La météo complique ainsi une situation déjà sensible, aggravée par des facteurs géopolitiques. Les tensions entre l’Iran et les États-Unis, ainsi que l’instabilité sur certaines routes maritimes stratégiques, contribuent à rallonger les délais d’acheminement et à renchérir les coûts du transport maritime. «Certains armateurs envisagent même des itinéraires alternatifs, plus longs, ce qui risque d’alourdir encore davantage les délais», note Tahri.
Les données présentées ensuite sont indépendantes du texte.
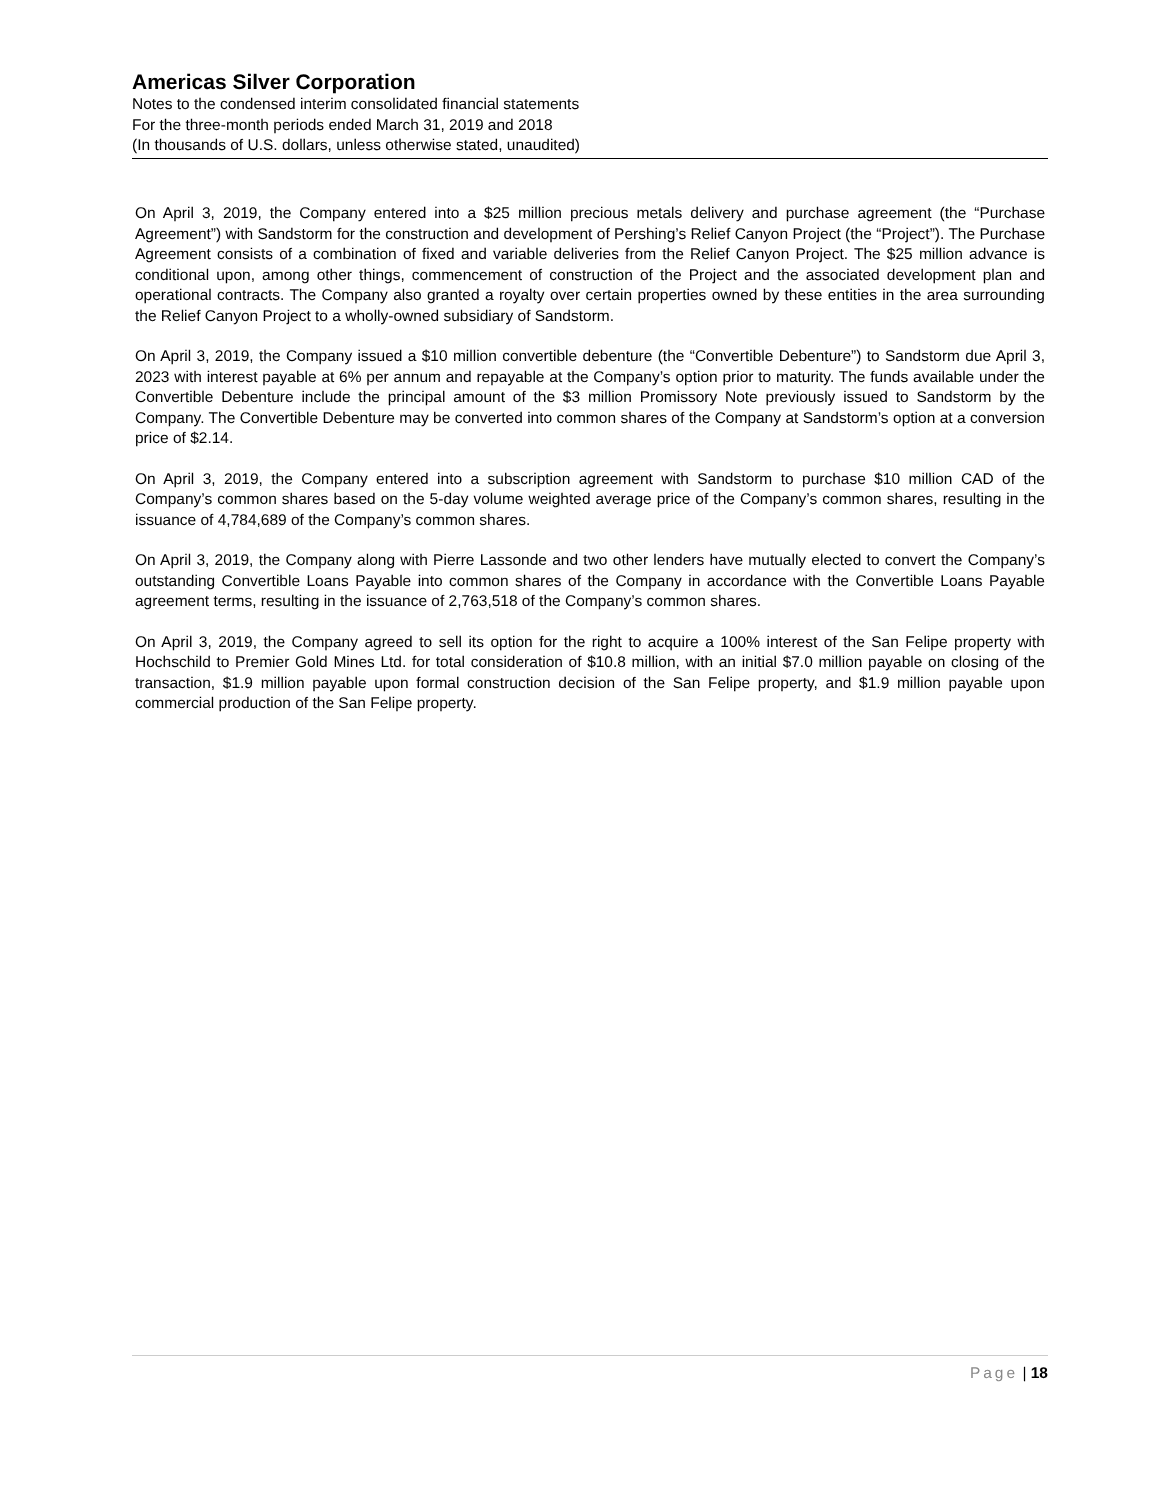Americas Silver Corporation
Notes to the condensed interim consolidated financial statements
For the three-month periods ended March 31, 2019 and 2018
(In thousands of U.S. dollars, unless otherwise stated, unaudited)
On April 3, 2019, the Company entered into a $25 million precious metals delivery and purchase agreement (the “Purchase Agreement”) with Sandstorm for the construction and development of Pershing’s Relief Canyon Project (the “Project”). The Purchase Agreement consists of a combination of fixed and variable deliveries from the Relief Canyon Project. The $25 million advance is conditional upon, among other things, commencement of construction of the Project and the associated development plan and operational contracts. The Company also granted a royalty over certain properties owned by these entities in the area surrounding the Relief Canyon Project to a wholly-owned subsidiary of Sandstorm.
On April 3, 2019, the Company issued a $10 million convertible debenture (the “Convertible Debenture”) to Sandstorm due April 3, 2023 with interest payable at 6% per annum and repayable at the Company’s option prior to maturity. The funds available under the Convertible Debenture include the principal amount of the $3 million Promissory Note previously issued to Sandstorm by the Company. The Convertible Debenture may be converted into common shares of the Company at Sandstorm’s option at a conversion price of $2.14.
On April 3, 2019, the Company entered into a subscription agreement with Sandstorm to purchase $10 million CAD of the Company’s common shares based on the 5-day volume weighted average price of the Company’s common shares, resulting in the issuance of 4,784,689 of the Company’s common shares.
On April 3, 2019, the Company along with Pierre Lassonde and two other lenders have mutually elected to convert the Company’s outstanding Convertible Loans Payable into common shares of the Company in accordance with the Convertible Loans Payable agreement terms, resulting in the issuance of 2,763,518 of the Company’s common shares.
On April 3, 2019, the Company agreed to sell its option for the right to acquire a 100% interest of the San Felipe property with Hochschild to Premier Gold Mines Ltd. for total consideration of $10.8 million, with an initial $7.0 million payable on closing of the transaction, $1.9 million payable upon formal construction decision of the San Felipe property, and $1.9 million payable upon commercial production of the San Felipe property.
Page | 18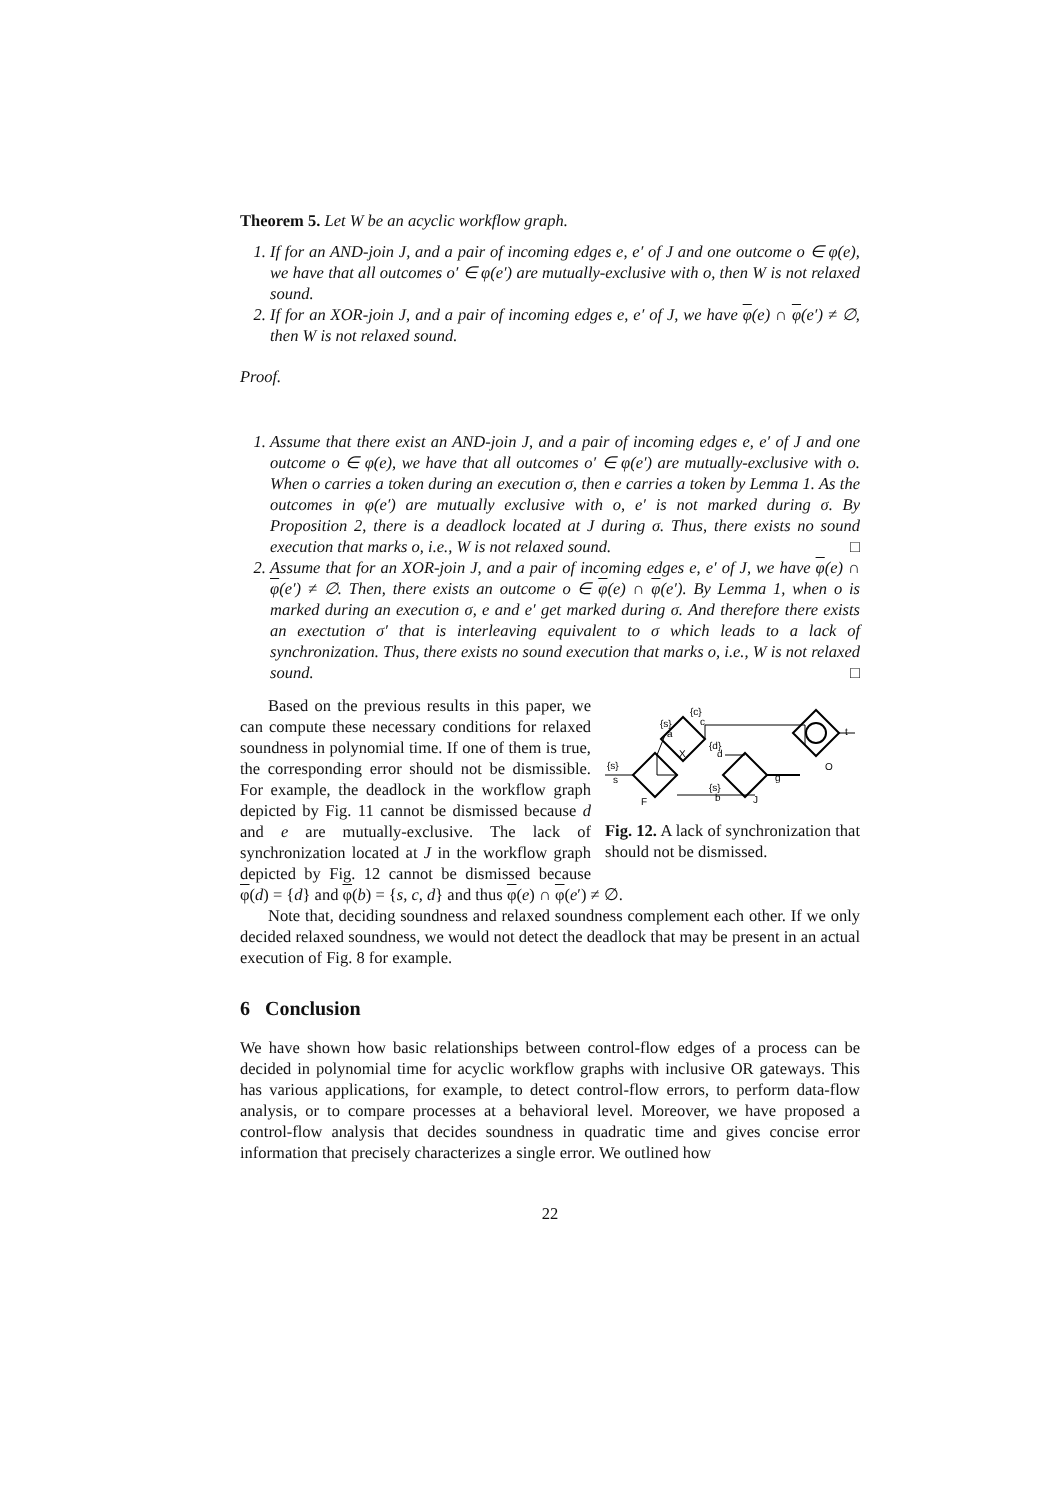Theorem 5. Let W be an acyclic workflow graph.
1. If for an AND-join J, and a pair of incoming edges e, e′ of J and one outcome o ∈ φ(e), we have that all outcomes o′ ∈ φ(e′) are mutually-exclusive with o, then W is not relaxed sound.
2. If for an XOR-join J, and a pair of incoming edges e, e′ of J, we have φ(e) ∩ φ(e′) ≠ ∅, then W is not relaxed sound.
Proof.
1. Assume that there exist an AND-join J, and a pair of incoming edges e, e′ of J and one outcome o ∈ φ(e), we have that all outcomes o′ ∈ φ(e′) are mutually-exclusive with o. When o carries a token during an execution σ, then e carries a token by Lemma 1. As the outcomes in φ(e′) are mutually exclusive with o, e′ is not marked during σ. By Proposition 2, there is a deadlock located at J during σ. Thus, there exists no sound execution that marks o, i.e., W is not relaxed sound. □
2. Assume that for an XOR-join J, and a pair of incoming edges e, e′ of J, we have φ(e) ∩ φ(e′) ≠ ∅. Then, there exists an outcome o ∈ φ(e) ∩ φ(e′). By Lemma 1, when o is marked during an execution σ, e and e′ get marked during σ. And therefore there exists an exectution σ′ that is interleaving equivalent to σ which leads to a lack of synchronization. Thus, there exists no sound execution that marks o, i.e., W is not relaxed sound. □
{s}
s
F
{s}
a
{c}
c
X
{d}
d
{s}
b
J
g
O
t
Fig. 12. A lack of synchronization that should not be dismissed.
Based on the previous results in this paper, we can compute these necessary conditions for relaxed soundness in polynomial time. If one of them is true, the corresponding error should not be dismissible. For example, the deadlock in the workflow graph depicted by Fig. 11 cannot be dismissed because d and e are mutually-exclusive. The lack of synchronization located at J in the workflow graph depicted by Fig. 12 cannot be dismissed because φ(d) = {d} and φ(b) = {s, c, d} and thus φ(e) ∩ φ(e′) ≠ ∅.
Note that, deciding soundness and relaxed soundness complement each other. If we only decided relaxed soundness, we would not detect the deadlock that may be present in an actual execution of Fig. 8 for example.
6 Conclusion
We have shown how basic relationships between control-flow edges of a process can be decided in polynomial time for acyclic workflow graphs with inclusive OR gateways. This has various applications, for example, to detect control-flow errors, to perform data-flow analysis, or to compare processes at a behavioral level. Moreover, we have proposed a control-flow analysis that decides soundness in quadratic time and gives concise error information that precisely characterizes a single error. We outlined how
22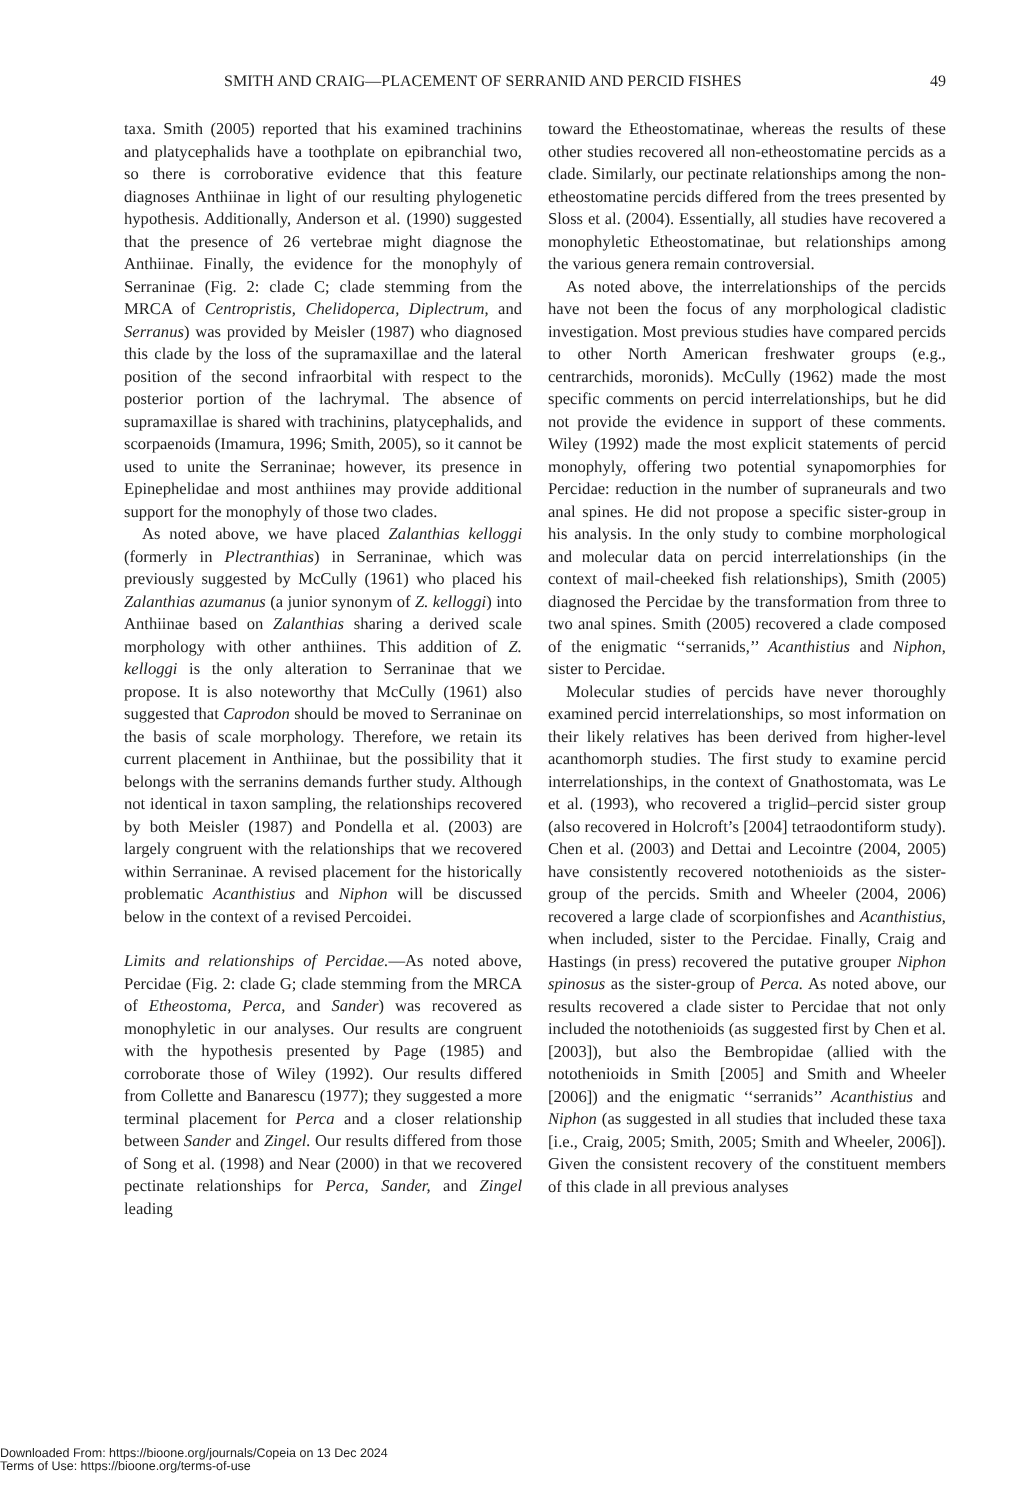SMITH AND CRAIG—PLACEMENT OF SERRANID AND PERCID FISHES 49
taxa. Smith (2005) reported that his examined trachinins and platycephalids have a toothplate on epibranchial two, so there is corroborative evidence that this feature diagnoses Anthiinae in light of our resulting phylogenetic hypothesis. Additionally, Anderson et al. (1990) suggested that the presence of 26 vertebrae might diagnose the Anthiinae. Finally, the evidence for the monophyly of Serraninae (Fig. 2: clade C; clade stemming from the MRCA of Centropristis, Chelidoperca, Diplectrum, and Serranus) was provided by Meisler (1987) who diagnosed this clade by the loss of the supramaxillae and the lateral position of the second infraorbital with respect to the posterior portion of the lachrymal. The absence of supramaxillae is shared with trachinins, platycephalids, and scorpaenoids (Imamura, 1996; Smith, 2005), so it cannot be used to unite the Serraninae; however, its presence in Epinephelidae and most anthiines may provide additional support for the monophyly of those two clades.
As noted above, we have placed Zalanthias kelloggi (formerly in Plectranthias) in Serraninae, which was previously suggested by McCully (1961) who placed his Zalanthias azumanus (a junior synonym of Z. kelloggi) into Anthiinae based on Zalanthias sharing a derived scale morphology with other anthiines. This addition of Z. kelloggi is the only alteration to Serraninae that we propose. It is also noteworthy that McCully (1961) also suggested that Caprodon should be moved to Serraninae on the basis of scale morphology. Therefore, we retain its current placement in Anthiinae, but the possibility that it belongs with the serranins demands further study. Although not identical in taxon sampling, the relationships recovered by both Meisler (1987) and Pondella et al. (2003) are largely congruent with the relationships that we recovered within Serraninae. A revised placement for the historically problematic Acanthistius and Niphon will be discussed below in the context of a revised Percoidei.
Limits and relationships of Percidae.—As noted above, Percidae (Fig. 2: clade G; clade stemming from the MRCA of Etheostoma, Perca, and Sander) was recovered as monophyletic in our analyses. Our results are congruent with the hypothesis presented by Page (1985) and corroborate those of Wiley (1992). Our results differed from Collette and Banarescu (1977); they suggested a more terminal placement for Perca and a closer relationship between Sander and Zingel. Our results differed from those of Song et al. (1998) and Near (2000) in that we recovered pectinate relationships for Perca, Sander, and Zingel leading
toward the Etheostomatinae, whereas the results of these other studies recovered all non-etheostomatine percids as a clade. Similarly, our pectinate relationships among the non-etheostomatine percids differed from the trees presented by Sloss et al. (2004). Essentially, all studies have recovered a monophyletic Etheostomatinae, but relationships among the various genera remain controversial.
As noted above, the interrelationships of the percids have not been the focus of any morphological cladistic investigation. Most previous studies have compared percids to other North American freshwater groups (e.g., centrarchids, moronids). McCully (1962) made the most specific comments on percid interrelationships, but he did not provide the evidence in support of these comments. Wiley (1992) made the most explicit statements of percid monophyly, offering two potential synapomorphies for Percidae: reduction in the number of supraneurals and two anal spines. He did not propose a specific sister-group in his analysis. In the only study to combine morphological and molecular data on percid interrelationships (in the context of mail-cheeked fish relationships), Smith (2005) diagnosed the Percidae by the transformation from three to two anal spines. Smith (2005) recovered a clade composed of the enigmatic ‘‘serranids,’’ Acanthistius and Niphon, sister to Percidae.
Molecular studies of percids have never thoroughly examined percid interrelationships, so most information on their likely relatives has been derived from higher-level acanthomorph studies. The first study to examine percid interrelationships, in the context of Gnathostomata, was Le et al. (1993), who recovered a triglid–percid sister group (also recovered in Holcroft’s [2004] tetraodontiform study). Chen et al. (2003) and Dettai and Lecointre (2004, 2005) have consistently recovered notothenioids as the sister-group of the percids. Smith and Wheeler (2004, 2006) recovered a large clade of scorpionfishes and Acanthistius, when included, sister to the Percidae. Finally, Craig and Hastings (in press) recovered the putative grouper Niphon spinosus as the sister-group of Perca. As noted above, our results recovered a clade sister to Percidae that not only included the notothenioids (as suggested first by Chen et al. [2003]), but also the Bembropidae (allied with the notothenioids in Smith [2005] and Smith and Wheeler [2006]) and the enigmatic ‘‘serranids’’ Acanthistius and Niphon (as suggested in all studies that included these taxa [i.e., Craig, 2005; Smith, 2005; Smith and Wheeler, 2006]). Given the consistent recovery of the constituent members of this clade in all previous analyses
Downloaded From: https://bioone.org/journals/Copeia on 13 Dec 2024
Terms of Use: https://bioone.org/terms-of-use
Au port de Casablanca, la congestion n’est pas nouvelle. L’augmentation constante des flux commerciaux a progressivement saturé les infrastructures. «Le moindre décalage dans l’arrivée d’un navire peut provoquer un effet domino sur toute la chaîne logistique», précise Tahri. Les retards entraînent des pénalités pour les conteneurs bloqués ou pour les navires immobilisés (surestaries), que doivent régler importateurs et exportateurs selon les contrats. «Les conditions climatiques extrêmes, notamment la houle et les vents violents, prolongent ces attentes. Des navires qui auraient dû attendre une journée se retrouvent parfois immobilisés jusqu’à une semaine, voire dix jours», déplore le président de l’AFFM.
««Il est crucial que les armateurs, les manutentionnaires et les compagnies maritimes considèrent cette situation exceptionnelle comme une force majeure et ajustent les franchises de surestaries afin d’éviter des surcoûts pour les importateurs»»
— Rachid Tahri, président de l'AFFM
Cette congestion portuaire a des répercussions directes sur les commerces, d’autant plus que le Ramadan approche. Les commerçants, qui attendent des stocks pour les promotions traditionnelles sur l’électroménager et les produits alimentaires, risquent d’être impactés. «Il est crucial que les armateurs, les manutentionnaires et les compagnies maritimes considèrent cette situation exceptionnelle comme une force majeure et ajustent les franchises de surestaries afin d’éviter des surcoûts pour les importateurs», insiste Tahri.
Face à ces défis, le secteur maritime et logistique marocain est confronté à un impératif, celui d’anticiper et de s’adapter aux effets croissants du changement climatique ainsi qu’à la complexification des flux commerciaux mondiaux. Comme le conclut Rachid Tahri, «ce genre de perturbations va se répéter dans les années à venir, il faut donc que l’on s’organise dès maintenant.»